Further, ▇▇▇▇▇▇▇▇▇▇▇ will exclusively make all final investment,
suitability and qualification decisions for any prospective
investor referred by ▇▇▇▇▇▇▇.
11.0 Miscellaneous:
11.1 This Agreement shall be fully applied and construed in
accordance with Utah law. Should any action be brought to enforce
any term or provision of this Agreement or to make any claim
under the Agreement, such action will be brought in a court of
general jurisdiction within Salt Lake County, State of Utah.
11.2 This Agreement shall be binding upon or inure to the
benefit of any successor or assign of either party hereto.
11.3 This Agreement constitutes a complete and fully
integrated contract between the Parties such that no parole
evidence shall be admissible to interpret or apply this
Agreement. Any amendment to this Agreement shall be in writing
and signed by both parties and attached to this Agreement.
11.4 Should any term or provision of this Agreement be found
void or voidable, the balance should be given reasonable
application and enforced so far as possible. In like manner,
should there be any uncertainty or ambiguity arising out of any
error in syntax, grammar, spelling, usage or gender, a
reasonable application and interpretation of such term shall be
used to complete the intent of this Agreement.
11.5 Should any action at law or equity be necessary to
enforce any term or provision of this Agreement or protect any
rights, the prevailing party shall be entitled to any reasonable
cost of court and attorney fees incurred in such action and any
determined damages shall bear interest at the rate of 12% per
annum from the date of loss.
11.6 Time is of the essence of this Agreement.

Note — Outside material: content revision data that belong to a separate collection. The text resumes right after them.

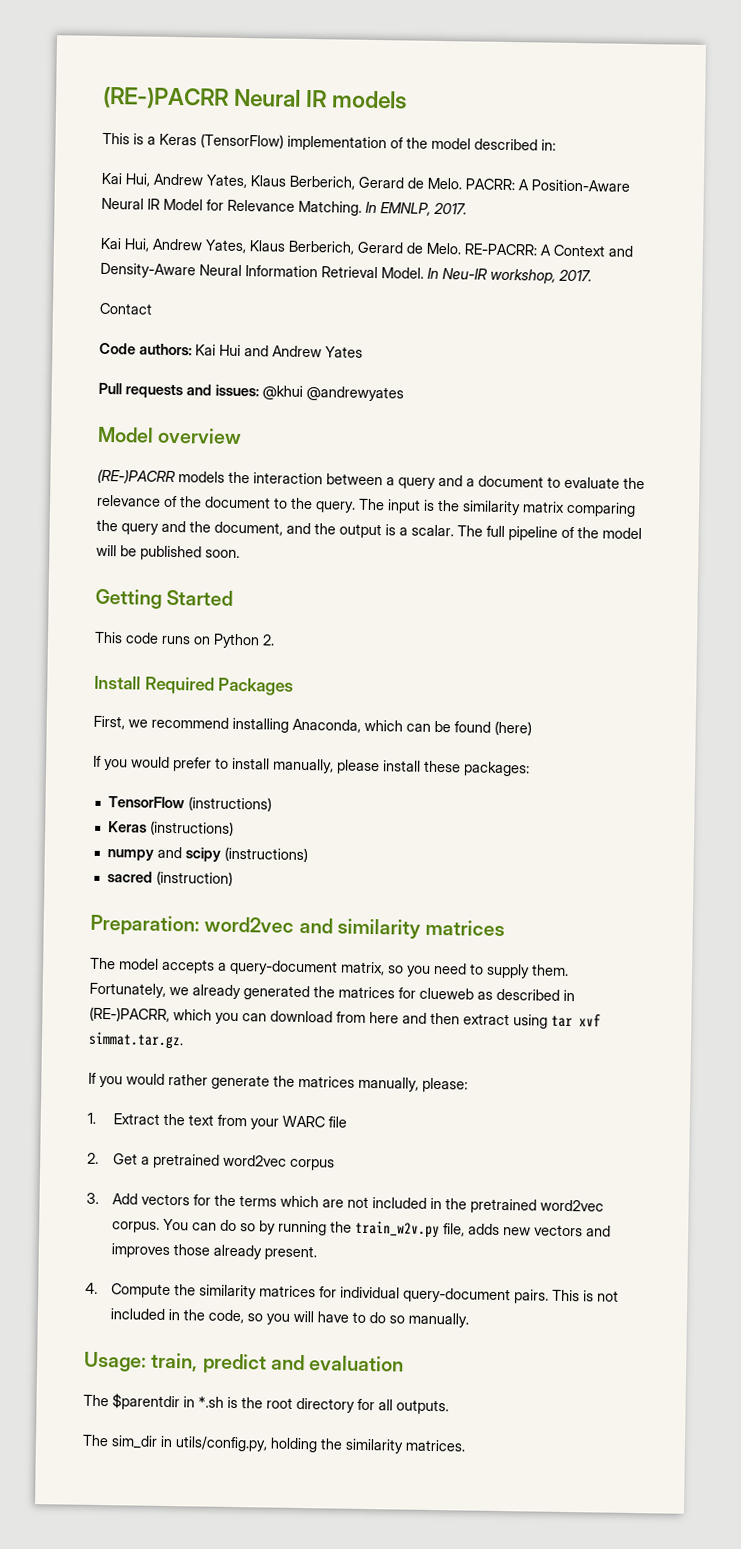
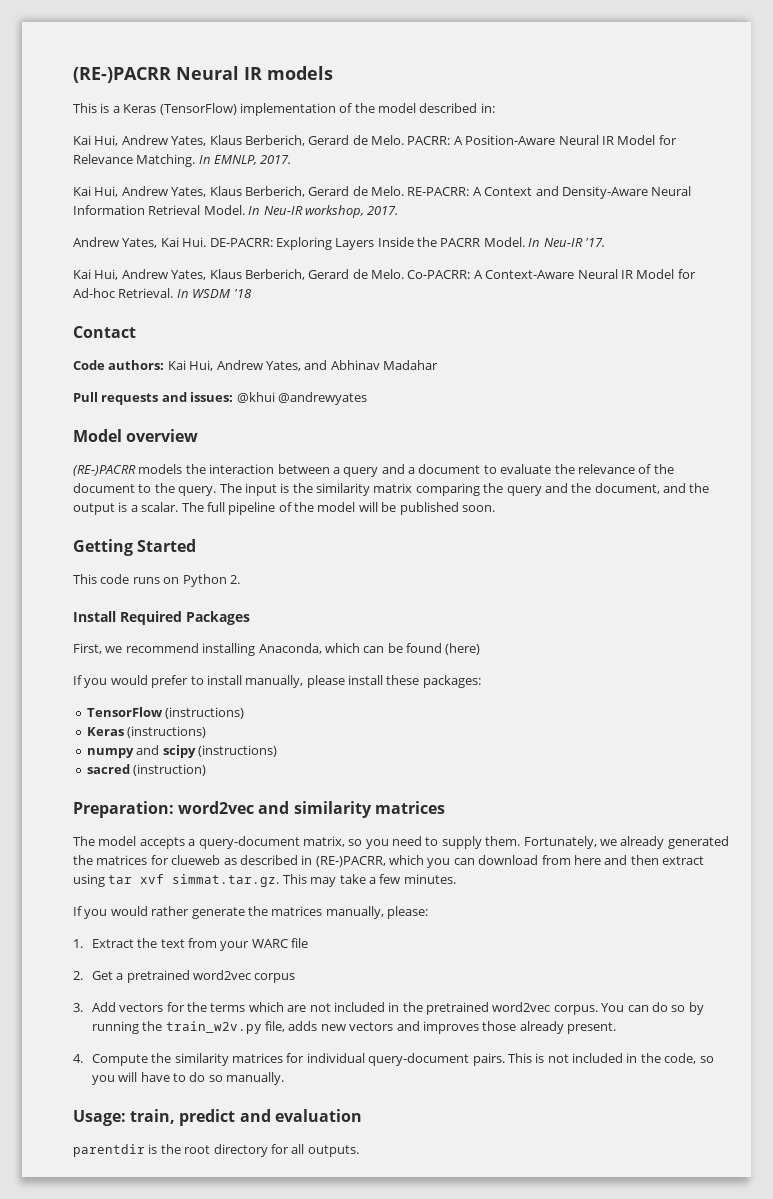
[99,302,153,315] [99,342,363,358] Contact // Code authors: Kai Hui and Andrew Yates -> [73,237,605,250] [73,269,696,280] [73,288,252,298] [73,326,136,338] [73,360,438,371] Andrew Yates, Kai Hui. DE-PACRR: Exploring Layers Inside the PACRR Model. In Neu-IR '17. // Kai Hui, Andrew Yates, Klaus Berberich, Gerard de Melo. Co-PACRR: A Context-Aware Neural IR Model for Ad-hoc Retrieval. In WSDM '18 // Contact // Code authors: Kai Hui, Andrew Yates, and Abhinav Madahar
(184, 1040) none -> [282,874,456,887] This may take a few minutes.
[83,1393,224,1411] The $parentdir in *.sh -> [73,1144,145,1157] parentdir
[82,1434,466,1454] // The sim_dir in utils/config.py, holding the similarity matrices. -> (359, 1151) none

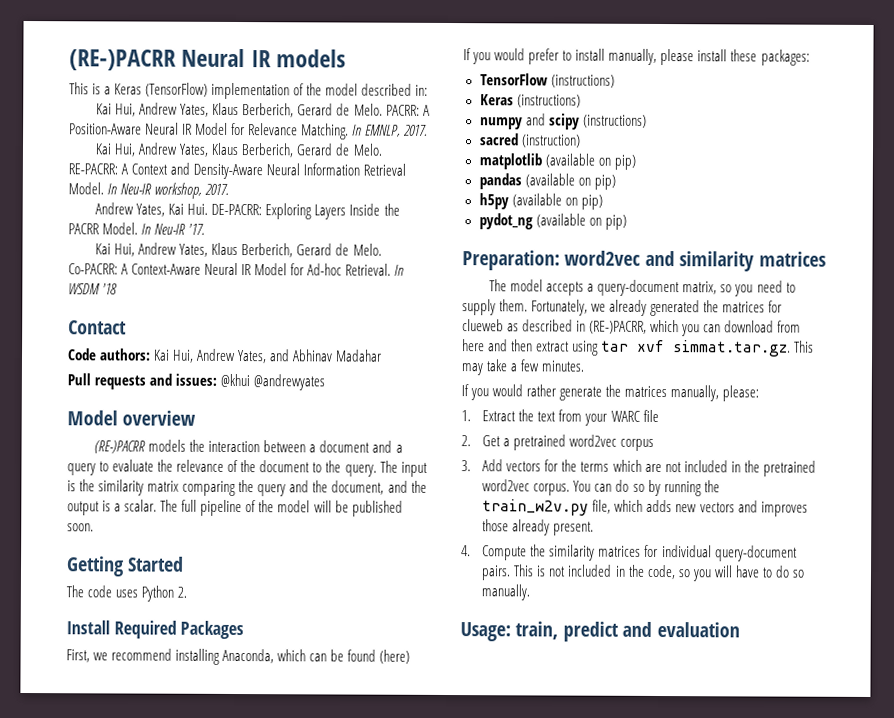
[343,467,379,477] query -> [319,440,371,453] document
[418,464,481,474] document -> [67,463,96,476] query
[73,574,180,584] This code runs on -> [66,585,139,598] The code uses
(207, 770) none -> [478,153,636,170] [478,173,616,190] [478,193,603,210] [478,213,627,230] // matplotlib (available on pip) // pandas (available on pip) // h5py (available on pip) // pydot_ng (available on pip)
(286, 1026) none -> [614,499,644,512] which
[73,1144,359,1157] // parentdir is the root directory for all outputs. -> (740, 629) none

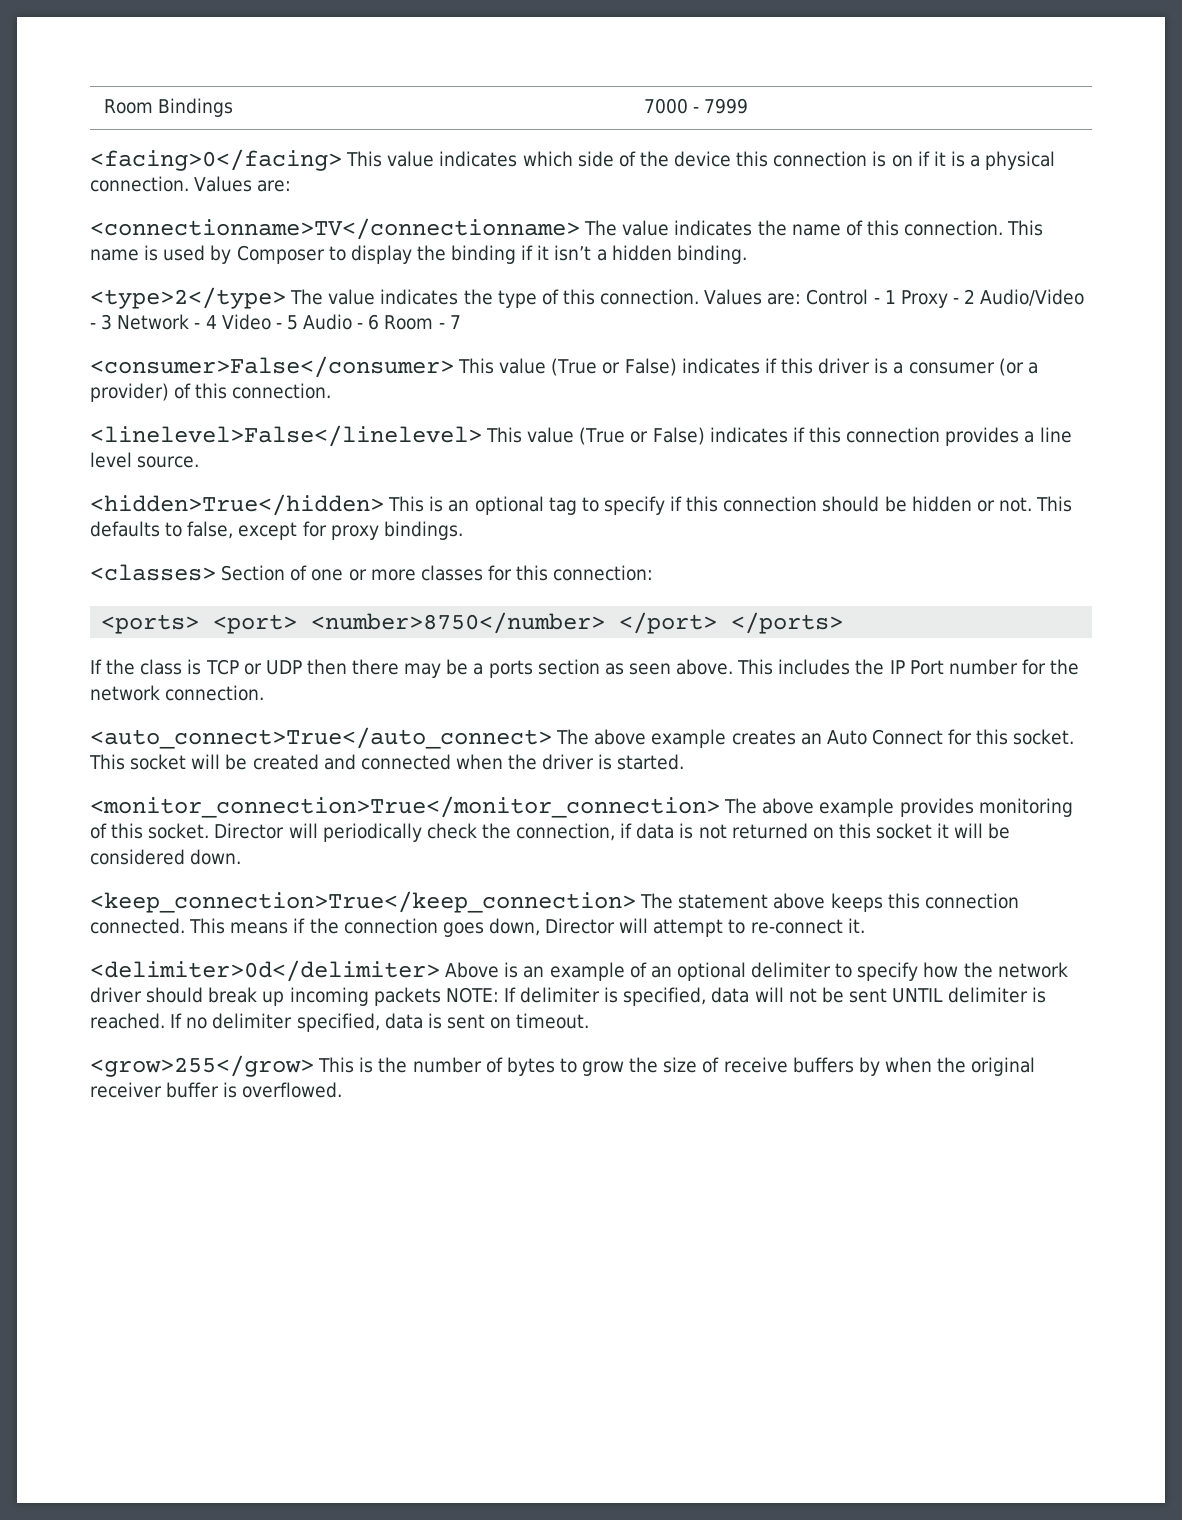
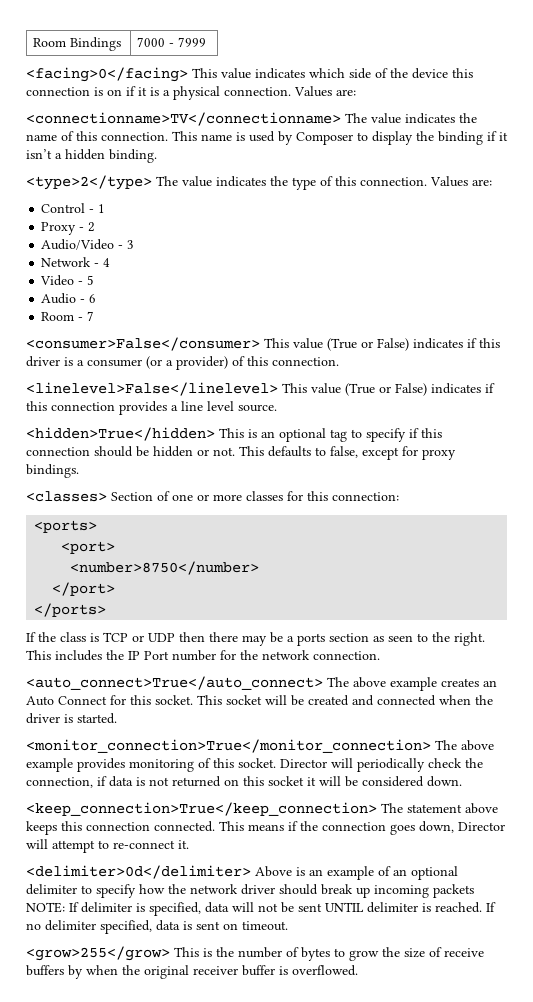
(802, 299) none -> (492, 182) //
(896, 297) none -> (106, 208) //
(976, 296) none -> (96, 227) //
(113, 322) none -> (135, 244) //
(217, 322) none -> (111, 262) //
(298, 322) none -> (95, 280) //
(380, 322) none -> (97, 298) //
(200, 624) none -> (98, 526) //
(298, 624) none -> (116, 547) //
(606, 623) none -> (260, 568) //
(718, 623) none -> (116, 589) //
[676,659,734,675] above. -> [417,632,485,646] to the right.

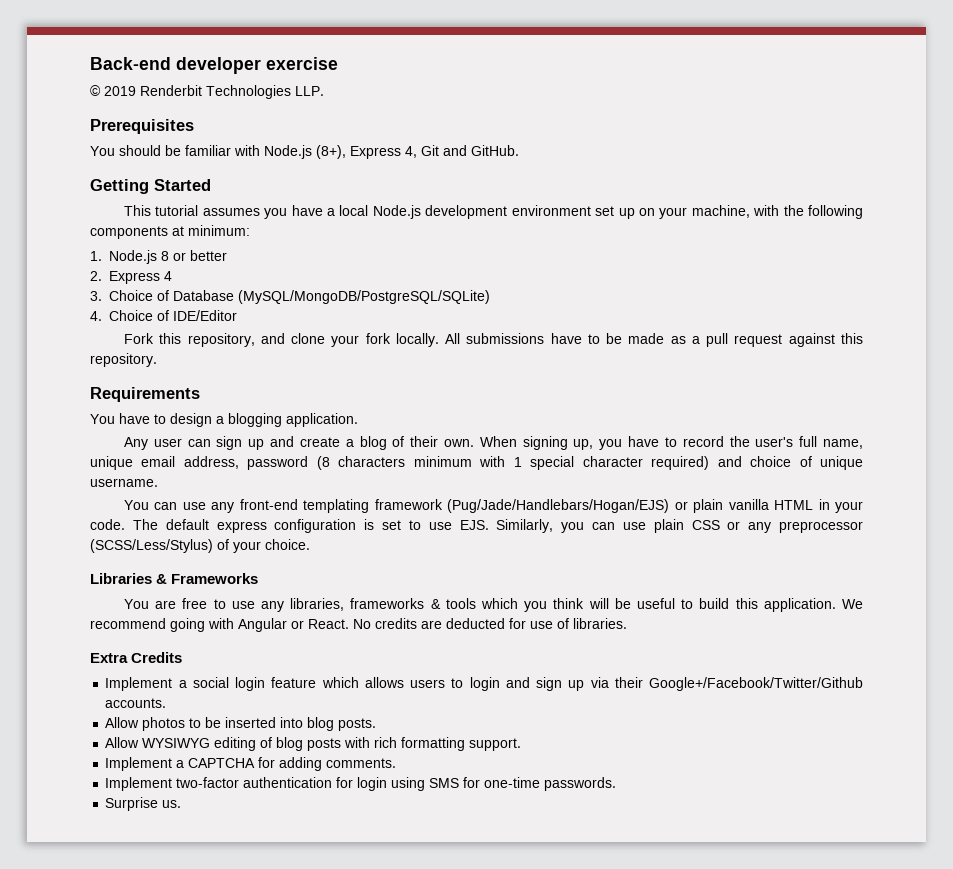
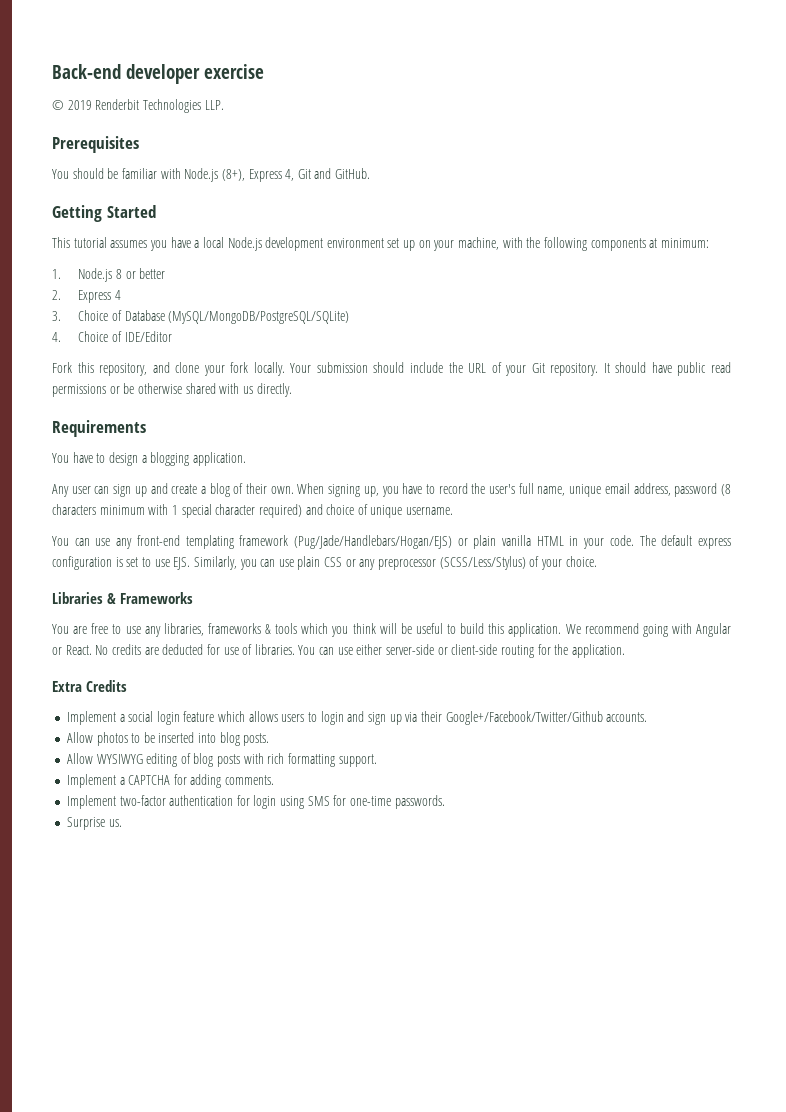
[445,333,863,347] [90,353,157,367] All submissions have to be made as a pull request against this repository. -> [290,362,731,376] [52,383,292,397] Your submission should include the URL of your Git repository. It should have public read permissions or be otherwise shared with us directly.
(627, 623) none -> [298,644,625,658] You can use either server-side or client-side routing for the application.

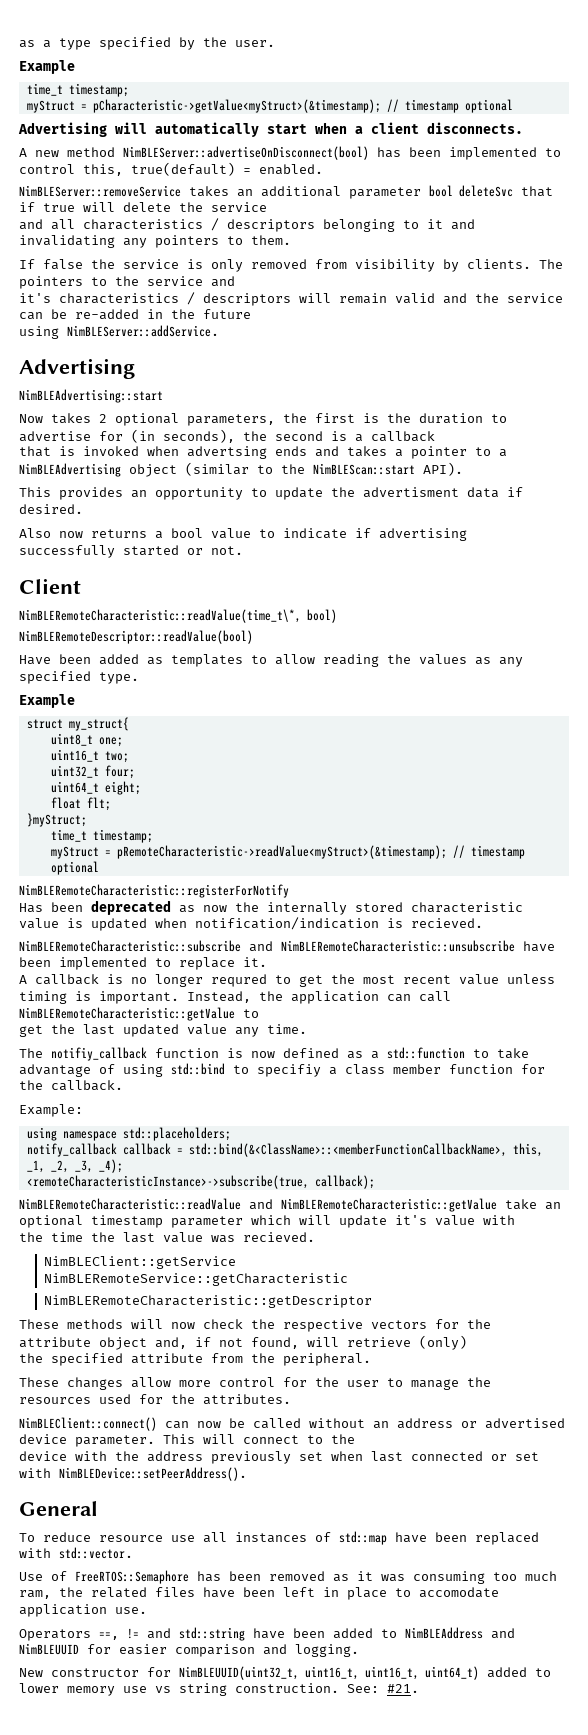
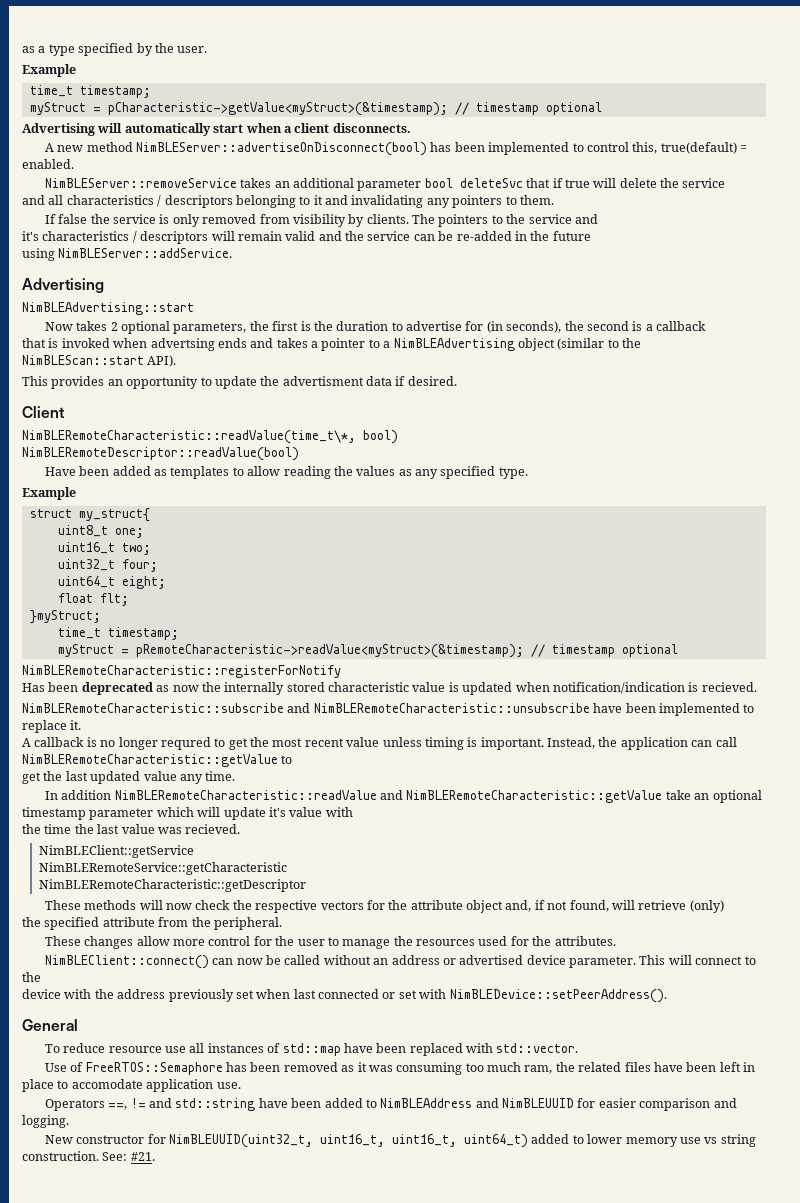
[19,528,467,541] [19,545,243,558] // Also now returns a bool value to indicate if advertising successfully started or not. -> (457, 381) none
[19,1047,529,1061] [19,1063,545,1077] [19,1080,123,1091] [19,1104,83,1117] [26,1127,231,1141] [26,1143,543,1157] [26,1159,123,1173] [26,1175,375,1189] The notifiy_callback function is now defined as a std::function to take advantage of using std::bind to specifiy a class member function for the callback. // Example: // using namespace std::placeholders; // notify_callback callback = std::bind(&<ClassName>::<memberFunctionCallbackName>, this, _1, _2, _3, _4); // <remoteCharacteristicInstance>->subscribe(true, callback); // -> [44,790,112,800] In addition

11.7 The Recitals shall be interpreted as a necessary term
or provision of this Agreement.
11.8 Any person signing below represents that his actions
will be fully and duly authorized by majority resolution of his
respective Board of Directors of any entity to be formed.
11.9 ▇▇▇▇▇▇▇▇▇▇▇ and ▇▇▇▇▇▇▇ agree that ▇▇▇▇▇▇▇ and
▇▇▇▇▇▇▇▇▇▇▇, without prior notice or consent of each other,
contemplate transferring all of their respective rights, title,
interest, services and obligations described by this Agreement to
a new business entities in which each will have a management
position and will have not less than a twenty-five (25%)
ownership interest. Notice of any such assignment will be
promptly communicated to the other party along with the address
and other contact information and a copy shall be attached to
this Agreement as an addendum. Both agree such assignment shall
constitute a novation of all obligations and liabilities of each
party under this Agreement in favor of the new entities.
Dated the day and date first above written.